··· Provided text ···
SELECT HEX(t.a), HEX(t.b) FROM t;
****
+--------------------------+--------------------------+
| HEX(t.a)                 | HEX(t.b)                 |
+--------------------------+--------------------------+
| 3333333FCDCC4C3E9A99D93F | 0000803F0000003F00000040 |
+--------------------------+--------------------------+

You can also use the JSON_ARRAY_UNPACK() function to return the table elements in JSON format:

SELECT JSON_ARRAY_UNPACK(t.a), JSON_ARRAY_UNPACK(t.b) FROM t;
****
+--------------------------------------+------------------------+
| JSON_ARRAY_UNPACK(t.a)               | JSON_ARRAY_UNPACK(t.b) |
+--------------------------------------+------------------------+
| [0.699999988,0.200000003,1.70000005] | [1,0.5,2]              |
+--------------------------------------+------------------------+

Query the table using the EUCLIDEAN_DISTANCE() function in a SELECT statement:

SELECT EUCLIDEAN_DISTANCE(t.a, t.b) FROM t;
****
+------------------------------+
| EUCLIDEAN_DISTANCE(t.a, t.b) |
+------------------------------+
|           0.5196152239171921 |
+------------------------------+

Example: EUCLIDEAN_DISTANCE() with JSON_ARRAY_PACK()
··· Recorded information ···
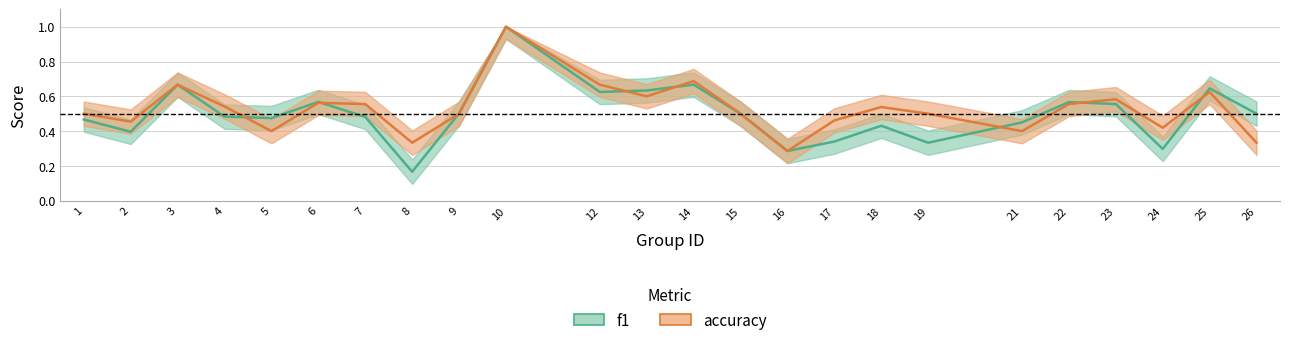

At which label is accuracy closest to 0?

16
···
● **Assigned task 1**
According to the SQL excerpt, what value does EUCLIDEAN_DISTANCE(t.a, t.b) return?
● **Assigned task 2**
Decide whether each statement agrees with the SQL excerpt. Answer yes or no for each, and quote the words from the excerpt that settle it.
(a) The JSON_ARRAY_UNPACK() function can return the table elements in JSON format.
(b) The query shows 3333333FCDCC4C3E9A99D93F as the hex value of t.b.
(c) EUCLIDEAN_DISTANCE() is used in a SELECT statement to query the table.

● **Written reply 1**
0.5196152239171921

● **Written reply 2**
(a) Yes: "You can also use the JSON_ARRAY_UNPACK() function to return the table elements in JSON format"
(b) No: the HEX(t.b) column shows "0000803F0000003F00000040"
(c) Yes: "Query the table using the EUCLIDEAN_DISTANCE() function in a SELECT statement"